The problem: content filters limit what users can view on a network. If the rules are too broad, you might be blocking valid or important resources.

Answer 18

The solution: make sure that your content filters are specialized to your organization, and that you can act to address miscommunications.

Question 19

Troubleshoot common security issues - Access points

The problem: access points can be configured with rules about which traffic to grant or deny access to a network. These rules and criteria can get unwieldy to manage.

Answer 19

The solution: same old answer… audits and security tools to manage things at scale.

Question 20

Troubleshoot common security issues - Weak security configurations

The problem: weak security configurations are configuration parameter choices that result in greater security risks.

Answer 20

The solution: avoid alloying deprecated protocols or cipher suites. Don’t allow users to have weak passwords or unlimited password attempts, and so on.

Question 21

Troubleshoot common security issues - Personnel issues

The problem: poorly trained users can weaken the security posture of a company, even if all your hardware and software is configured well.

Answer 21

The solution: invest in regular training for your employees.

Question 22

Troubleshoot common security issues - Policy violation

The problem: personnel don’t adhere to written policies of the organization.

Answer 22

The solution: if it’s a knowledge issue, invest in policy-specific training. If it’s an awareness issue, invest in awareness training. If it’s willful disobedience, make sure your HR policy has teeth.

Question 23

Troubleshoot common security issues - Insider threat

The problem: users inside the system who have access to and permissions on a network abuse their trust for malicious means.

Answer 23

The solution: make sure HR is screening new hires. Make sure you’re monitoring employee activity. And make sure you’ve got separation of duties so no single person has too much power.

Question 24

Troubleshoot common security issues - Social engineering

The problem: attackers use social engineering against your employees.

Answer 24

The solution: provide your employees with comprehensive awareness training so that they can recognize and combat social engineering attacks.

Question 25

Troubleshoot common security issues - Social media

The problem: social media over-sharing can result in giving away confidential information. This might help attackers with their social engineering attacks. And, employees with extreme viewpoints that they share online might land the company in hot water.

Answer 25

The solution: have some kind of social-media policy that lets employees know what company information is acceptable to share. Work with HR on the “extreme viewpoints” thing.

Question 26

Troubleshoot common security issues - Personal email

The problem: use of personal email means it’s easier for data exfiltration to happen. It also means that it’s easier for malware to get in.

Answer 26

The solution: prohibit use of personal email.

Question 27

Troubleshoot common security issues - Unauthorized software

The problem: installation and use of software that shouldn’t be allowed on a system.

Answer 27

The solution: use whitelisting to restrict what can run on a machine. Don’t give users permission to install programs. Regularly audit things.

Question 28

Troubleshoot common security issues - Baseline deviation

The problem: not a problem so much as a means of monitoring progress (or lack thereof).

Answer 28

The solution: measure the system’s current state by use of tools (default passwords, permission issues, and so on).

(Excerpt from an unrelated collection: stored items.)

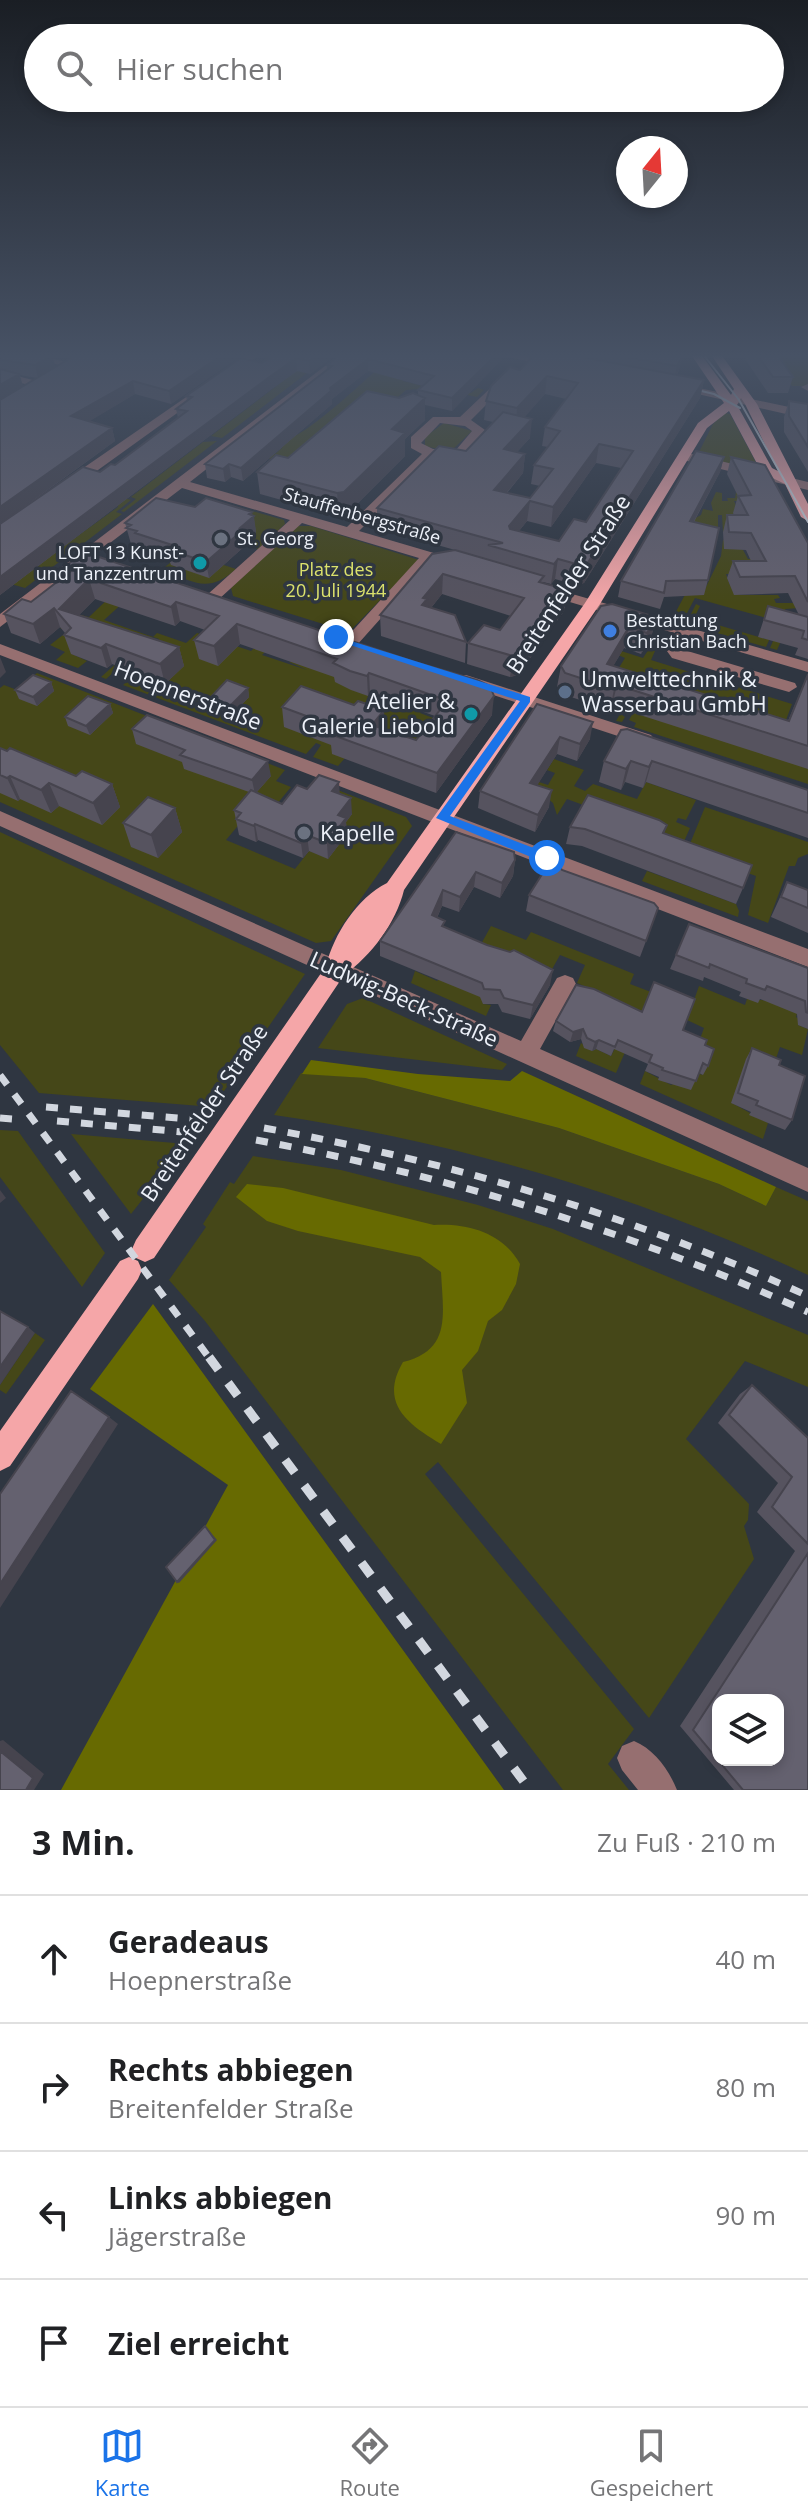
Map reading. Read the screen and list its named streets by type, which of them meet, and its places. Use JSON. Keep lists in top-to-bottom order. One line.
{"streets":{"main road":["Breitenfelder Straße"],"street":["Stauffenbergstraße","Hoepnerstraße","Ludwig-Beck-Straße"]},"crossings":[["Breitenfelder Straße","Hoepnerstraße"],["Breitenfelder Straße","Ludwig-Beck-Straße"]],"parks":["Platz des 20. Juli 1944"],"places":["St. Georg","LOFT 13 Kunst- und Tanzzentrum","Bestattung Christian Bach","Umwelttechnik & Wasserbau GmbH","Atelier & Galerie Liebold","Kapelle"],"north":"top","page":{"search":"Hier suchen","heading":["3 Min.","Zu Fuß · 210 m"],"list":[["Geradeaus","Hoepnerstraße","40 m"],["Rechts abbiegen","Breitenfelder Straße","80 m"],["Links abbiegen","Jägerstraße","90 m"],"Ziel erreicht"],"nav":["Karte","Route","Gespeichert"]}}
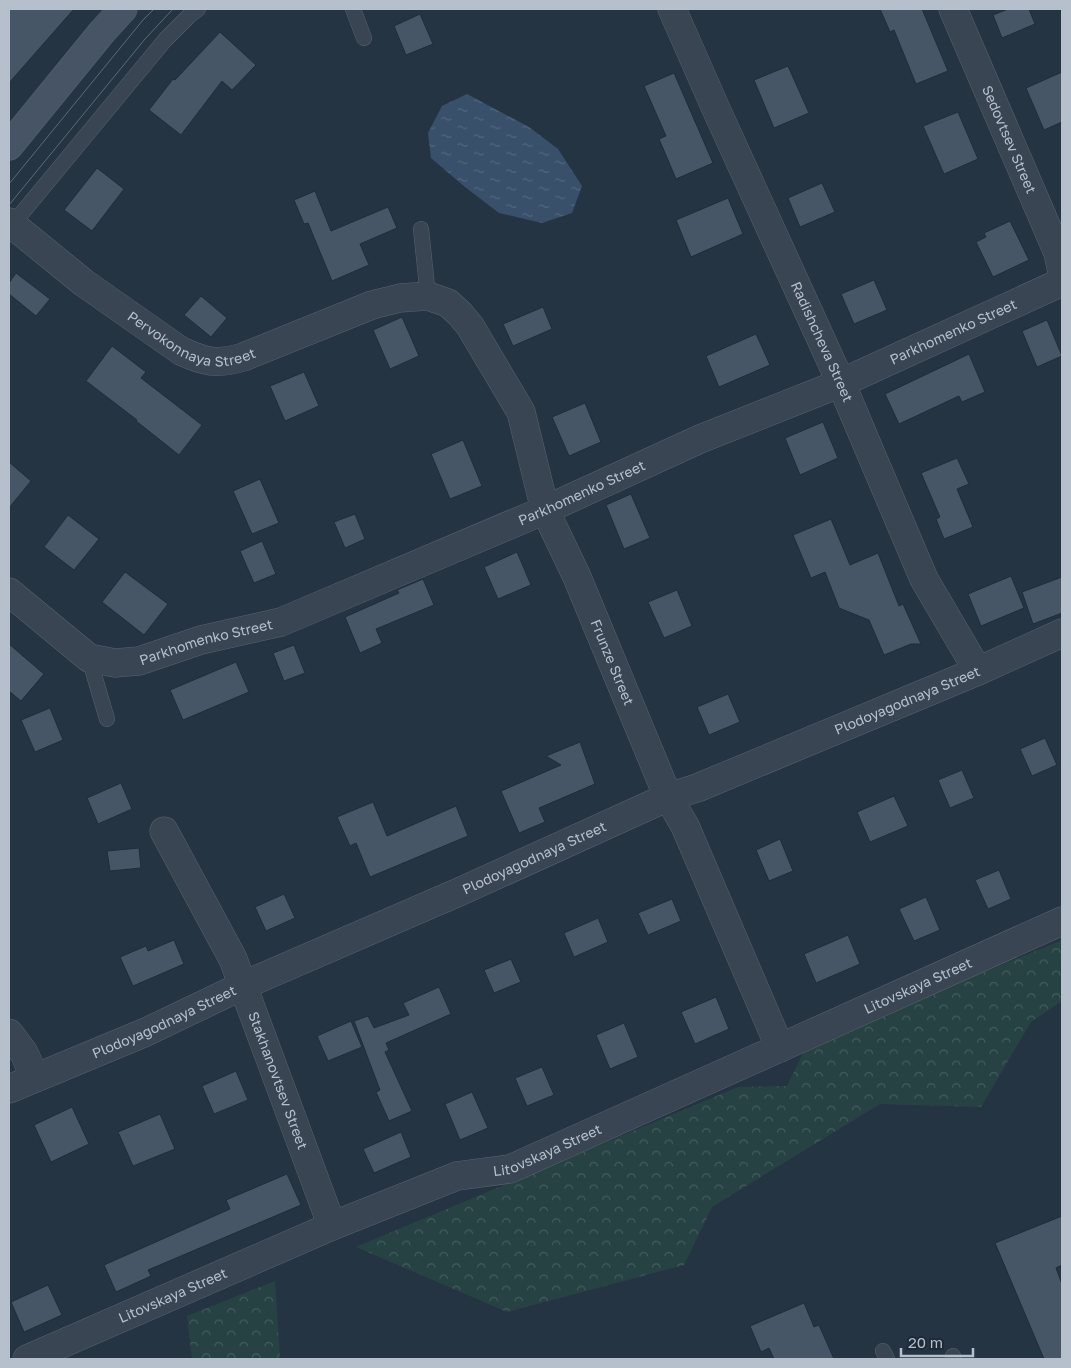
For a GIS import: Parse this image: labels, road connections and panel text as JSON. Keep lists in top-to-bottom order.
{
  "streets": {
    "street": [
      "Sedovtsev Street",
      "Pervokonnaya Street",
      "Parkhomenko Street",
      "Radishcheva Street",
      "Frunze Street",
      "Plodoyagodnaya Street",
      "Litovskaya Street",
      "Stakhanovtsev Street"
    ]
  },
  "crossings": [
    ["Pervokonnaya Street", "Frunze Street"],
    ["Parkhomenko Street", "Radishcheva Street"],
    ["Parkhomenko Street", "Frunze Street"],
    ["Radishcheva Street", "Plodoyagodnaya Street"],
    ["Frunze Street", "Plodoyagodnaya Street"],
    ["Frunze Street", "Litovskaya Street"],
    ["Plodoyagodnaya Street", "Stakhanovtsev Street"],
    ["Litovskaya Street", "Stakhanovtsev Street"]
  ],
  "scale_bar": "20 m"
}
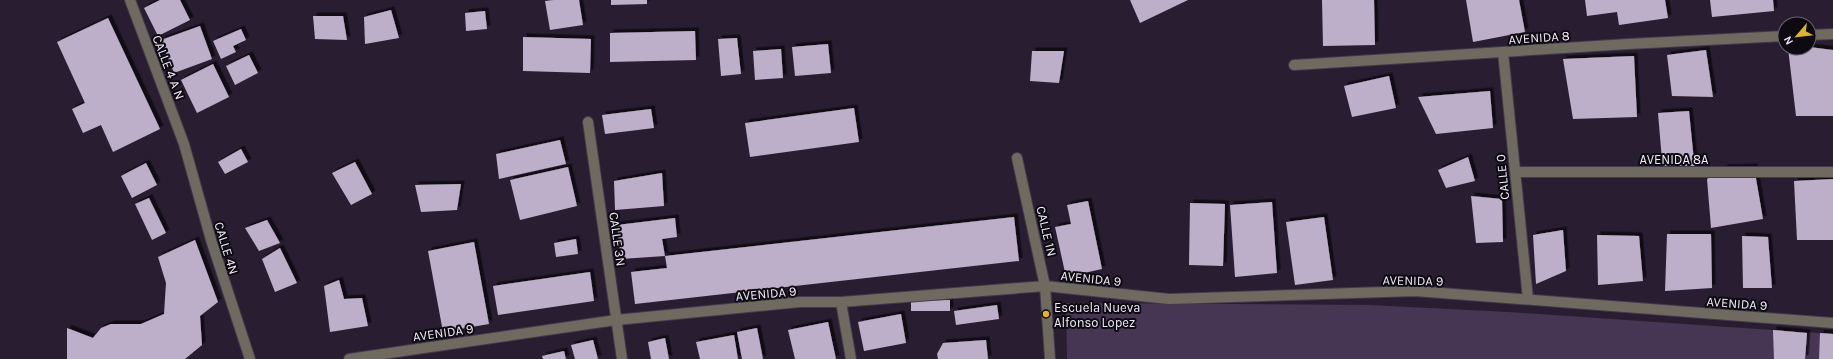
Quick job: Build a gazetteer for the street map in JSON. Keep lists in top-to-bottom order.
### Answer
{
  "streets": {
    "street": [
      "AVENIDA 8",
      "CALLE 4 A N",
      "AVENIDA 8A",
      "CALLE 0",
      "CALLE 1N",
      "CALLE 3N",
      "CALLE 4N",
      "AVENIDA 9"
    ]
  },
  "crossings": [
    ["AVENIDA 8", "CALLE 0"],
    ["CALLE 4 A N", "CALLE 4N"],
    ["AVENIDA 8A", "CALLE 0"],
    ["CALLE 0", "AVENIDA 9"],
    ["CALLE 1N", "AVENIDA 9"],
    ["CALLE 3N", "AVENIDA 9"]
  ],
  "places": ["Escuela Nueva Alfonso Lopez"],
  "north": "bottom left"
}
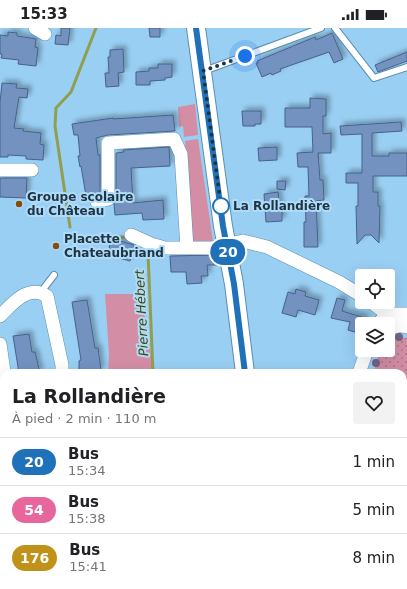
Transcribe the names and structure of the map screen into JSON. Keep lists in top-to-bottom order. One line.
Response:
{"water":["Pierre Hébert"],"places":["Groupe scolaire du Château","La Rollandière","Placette Chateaubriand"],"lines":["bus line 20"],"page":{"status":"15:33","on_map":"20","heading":["La Rollandière","À pied · 2 min · 110 m"],"list":[{"mark":"20","name":"Bus","note":"15:34","value":"1 min"},{"mark":"54","name":"Bus","note":"15:38","value":"5 min"},{"mark":"176","name":"Bus","note":"15:41","value":"8 min"}]}}
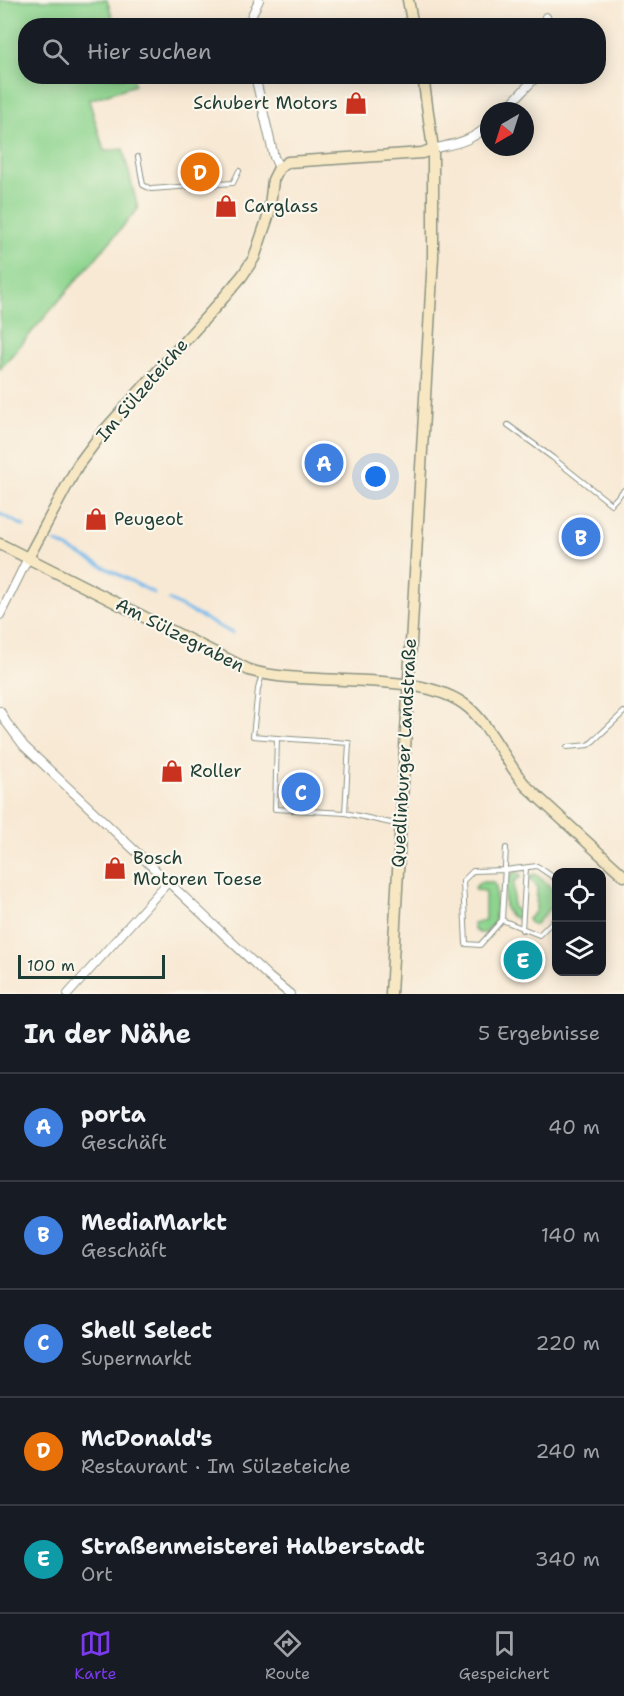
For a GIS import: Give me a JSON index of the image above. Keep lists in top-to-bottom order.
{
  "streets": {
    "street": ["Im Sülzeteiche", "Am Sülzegraben", "Quedlinburger Landstraße"]
  },
  "crossings": [
    ["Im Sülzeteiche", "Am Sülzegraben"],
    ["Am Sülzegraben", "Quedlinburger Landstraße"]
  ],
  "places": {
    "shop": [
      "Schubert Motors",
      "Carglass",
      "Peugeot",
      "Roller",
      "Bosch Motoren Toese"
    ]
  },
  "scale_bar": "100 m",
  "north": "bottom left",
  "page": {
    "search": "Hier suchen",
    "pins": [
      "D",
      "A",
      "B",
      "C",
      "E"
    ],
    "scale": "100 m",
    "heading": ["In der Nähe", "5 Ergebnisse"],
    "list": [
      {
        "mark": "A",
        "name": "porta",
        "note": "Geschäft",
        "value": "40 m"
      },
      {
        "mark": "B",
        "name": "MediaMarkt",
        "note": "Geschäft",
        "value": "140 m"
      },
      {
        "mark": "C",
        "name": "Shell Select",
        "note": "Supermarkt",
        "value": "220 m"
      },
      {
        "mark": "D",
        "name": "McDonald's",
        "note": "Restaurant · Im Sülzeteiche",
        "value": "240 m"
      },
      {
        "mark": "E",
        "name": "Straßenmeisterei Halberstadt",
        "note": "Ort",
        "value": "340 m"
      }
    ],
    "nav": ["Karte", "Route", "Gespeichert"]
  }
}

Regularly re-measure the system and track progress or issues.

Question 29

Troubleshoot common security issues - Asset management

The problem: understanding what hardware and software you have, where it is, and how it’s configured is difficult at scale.

Answer 29

The solution: use tools and processes to make this a regular and as-much-as-possible automated task.

Question 30

Troubleshoot common security issues - Authentication issues

The problem: any issues related to authentication. This could mean leaving default passwords, it could also mean repeated failed logins. You get the idea.

Answer 30

The solution: avoid leaving default passwords in place. Log when users log-in, log-out, or have a failed log-in attempt, as needed. Act on brute-force login attempts.